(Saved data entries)
* * *
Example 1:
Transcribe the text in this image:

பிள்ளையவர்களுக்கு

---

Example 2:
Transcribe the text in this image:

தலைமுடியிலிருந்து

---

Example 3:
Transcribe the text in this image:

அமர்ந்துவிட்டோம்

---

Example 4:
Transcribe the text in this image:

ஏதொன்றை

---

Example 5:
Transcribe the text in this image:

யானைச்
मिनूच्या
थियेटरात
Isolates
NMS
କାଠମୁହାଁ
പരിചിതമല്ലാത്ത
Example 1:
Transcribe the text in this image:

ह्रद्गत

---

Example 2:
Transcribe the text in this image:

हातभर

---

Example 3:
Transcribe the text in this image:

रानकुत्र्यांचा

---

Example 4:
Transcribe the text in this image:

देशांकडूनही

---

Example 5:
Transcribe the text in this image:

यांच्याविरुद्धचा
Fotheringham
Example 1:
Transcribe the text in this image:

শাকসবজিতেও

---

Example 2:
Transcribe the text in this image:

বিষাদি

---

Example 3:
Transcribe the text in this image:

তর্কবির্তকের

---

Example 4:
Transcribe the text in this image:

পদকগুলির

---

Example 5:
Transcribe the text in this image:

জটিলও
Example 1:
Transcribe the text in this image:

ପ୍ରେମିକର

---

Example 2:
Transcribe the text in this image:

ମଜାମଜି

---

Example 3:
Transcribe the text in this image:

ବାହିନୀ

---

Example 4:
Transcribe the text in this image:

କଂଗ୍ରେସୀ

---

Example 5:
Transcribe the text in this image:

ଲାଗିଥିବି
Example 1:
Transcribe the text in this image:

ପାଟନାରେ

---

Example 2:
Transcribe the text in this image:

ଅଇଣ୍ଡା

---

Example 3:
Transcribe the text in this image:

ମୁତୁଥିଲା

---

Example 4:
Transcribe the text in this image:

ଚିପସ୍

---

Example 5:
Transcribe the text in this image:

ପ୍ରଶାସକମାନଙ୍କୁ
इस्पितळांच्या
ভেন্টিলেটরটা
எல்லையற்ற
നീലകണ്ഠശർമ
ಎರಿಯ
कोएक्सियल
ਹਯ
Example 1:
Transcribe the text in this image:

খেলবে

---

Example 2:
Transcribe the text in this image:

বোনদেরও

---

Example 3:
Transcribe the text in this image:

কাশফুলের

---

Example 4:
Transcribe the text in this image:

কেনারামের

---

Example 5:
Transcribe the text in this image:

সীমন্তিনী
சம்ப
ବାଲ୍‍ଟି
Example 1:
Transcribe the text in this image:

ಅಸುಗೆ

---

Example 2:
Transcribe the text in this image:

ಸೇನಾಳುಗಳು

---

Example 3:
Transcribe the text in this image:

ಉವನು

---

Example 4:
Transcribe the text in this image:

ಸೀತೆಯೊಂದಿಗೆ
* * *
EXERCISE REQUIREMENTS:
In full and word for word, reproduce the data above.

SOLUTION FOR THIS PROBLEM:
Example 1:
Transcribe the text in this image:

பிள்ளையவர்களுக்கு

---

Example 2:
Transcribe the text in this image:

தலைமுடியிலிருந்து

---

Example 3:
Transcribe the text in this image:

அமர்ந்துவிட்டோம்

---

Example 4:
Transcribe the text in this image:

ஏதொன்றை

---

Example 5:
Transcribe the text in this image:

யானைச்
मिनूच्या
थियेटरात
Isolates
NMS
କାଠମୁହାଁ
പരിചിതമല്ലാത്ത
Example 1:
Transcribe the text in this image:

ह्रद्गत

---

Example 2:
Transcribe the text in this image:

हातभर

---

Example 3:
Transcribe the text in this image:

रानकुत्र्यांचा

---

Example 4:
Transcribe the text in this image:

देशांकडूनही

---

Example 5:
Transcribe the text in this image:

यांच्याविरुद्धचा
Fotheringham
Example 1:
Transcribe the text in this image:

শাকসবজিতেও

---

Example 2:
Transcribe the text in this image:

বিষাদি

---

Example 3:
Transcribe the text in this image:

তর্কবির্তকের

---

Example 4:
Transcribe the text in this image:

পদকগুলির

---

Example 5:
Transcribe the text in this image:

জটিলও
Example 1:
Transcribe the text in this image:

ପ୍ରେମିକର

---

Example 2:
Transcribe the text in this image:

ମଜାମଜି

---

Example 3:
Transcribe the text in this image:

ବାହିନୀ

---

Example 4:
Transcribe the text in this image:

କଂଗ୍ରେସୀ

---

Example 5:
Transcribe the text in this image:

ଲାଗିଥିବି
Example 1:
Transcribe the text in this image:

ପାଟନାରେ

---

Example 2:
Transcribe the text in this image:

ଅଇଣ୍ଡା

---

Example 3:
Transcribe the text in this image:

ମୁତୁଥିଲା

---

Example 4:
Transcribe the text in this image:

ଚିପସ୍

---

Example 5:
Transcribe the text in this image:

ପ୍ରଶାସକମାନଙ୍କୁ
इस्पितळांच्या
ভেন্টিলেটরটা
எல்லையற்ற
നീലകണ്ഠശർമ
ಎರಿಯ
कोएक्सियल
ਹਯ
Example 1:
Transcribe the text in this image:

খেলবে

---

Example 2:
Transcribe the text in this image:

বোনদেরও

---

Example 3:
Transcribe the text in this image:

কাশফুলের

---

Example 4:
Transcribe the text in this image:

কেনারামের

---

Example 5:
Transcribe the text in this image:

সীমন্তিনী
சம்ப
ବାଲ୍‍ଟି
Example 1:
Transcribe the text in this image:

ಅಸುಗೆ

---

Example 2:
Transcribe the text in this image:

ಸೇನಾಳುಗಳು

---

Example 3:
Transcribe the text in this image:

ಉವನು

---

Example 4:
Transcribe the text in this image:

ಸೀತೆಯೊಂದಿಗೆ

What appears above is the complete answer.